### Set of tasks:
a - Retype the passage on the vaginal microbiome and PPROM between "It is also known" and "of PPROM [18].", inclusive.
b - In the passage on the vaginal microbiome and PPROM, which species is specifically linked to a reduced risk of PPROM?
c - List every distinct reference number cited in brackets in the passage on the vaginal microbiome and PPROM.

──────── Selected excerpt

It is also known that antibiotic treatment and vaginal microbiome eradication significantly reduce the number of harmful bacteria and protect against PPROM [32,35,43]. A reduction in the population of Lactobacillus spp. and a subsequent rise in vaginal bacterial diversity preceded the rupture of fetal membranes and persisted after membrane rupture. Such change in vaginal microbiome could serve as an early indicator for the risk of PPROM [31,32,36]. The protective role of lactobacilli, with the exception of L. iners, against the incidence of PTB and PPROM was demonstrated [26]. Notably, L. mulieris specifically was linked to a reduced risk of PPROM [18].

────────────────
──────── Data supplied

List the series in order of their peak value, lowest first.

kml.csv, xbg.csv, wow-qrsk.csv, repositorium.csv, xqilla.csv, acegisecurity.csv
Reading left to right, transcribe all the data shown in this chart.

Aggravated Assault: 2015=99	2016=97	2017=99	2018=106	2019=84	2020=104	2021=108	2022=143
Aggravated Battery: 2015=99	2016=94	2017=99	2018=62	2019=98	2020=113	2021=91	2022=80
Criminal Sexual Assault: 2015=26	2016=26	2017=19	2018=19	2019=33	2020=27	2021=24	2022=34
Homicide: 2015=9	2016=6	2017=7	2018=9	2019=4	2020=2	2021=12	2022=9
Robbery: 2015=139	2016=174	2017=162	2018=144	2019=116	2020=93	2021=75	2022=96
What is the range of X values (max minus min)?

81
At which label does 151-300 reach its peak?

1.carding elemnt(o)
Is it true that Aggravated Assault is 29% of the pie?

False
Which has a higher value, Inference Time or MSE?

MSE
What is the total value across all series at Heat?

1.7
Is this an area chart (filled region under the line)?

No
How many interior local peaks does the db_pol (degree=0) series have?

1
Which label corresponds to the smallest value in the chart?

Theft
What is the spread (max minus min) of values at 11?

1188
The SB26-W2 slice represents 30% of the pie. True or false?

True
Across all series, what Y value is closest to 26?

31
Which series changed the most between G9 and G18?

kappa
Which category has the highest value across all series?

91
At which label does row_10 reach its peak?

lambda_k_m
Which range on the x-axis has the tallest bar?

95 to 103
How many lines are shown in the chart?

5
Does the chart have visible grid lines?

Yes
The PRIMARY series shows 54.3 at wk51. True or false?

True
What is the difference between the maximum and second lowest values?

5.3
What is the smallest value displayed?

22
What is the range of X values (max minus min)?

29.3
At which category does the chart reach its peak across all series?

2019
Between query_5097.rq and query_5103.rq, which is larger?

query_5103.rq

────────────────

### Solutions below:
a -
It is also known that antibiotic treatment and vaginal microbiome eradication significantly reduce the number of harmful bacteria and protect against PPROM [32,35,43]. A reduction in the population of Lactobacillus spp. and a subsequent rise in vaginal bacterial diversity preceded the rupture of fetal membranes and persisted after membrane rupture. Such change in vaginal microbiome could serve as an early indicator for the risk of PPROM [31,32,36]. The protective role of lactobacilli, with the exception of L. iners, against the incidence of PTB and PPROM was demonstrated [26]. Notably, L. mulieris specifically was linked to a reduced risk of PPROM [18].

b - L. mulieris

c - 18, 26, 31, 32, 35, 36, 43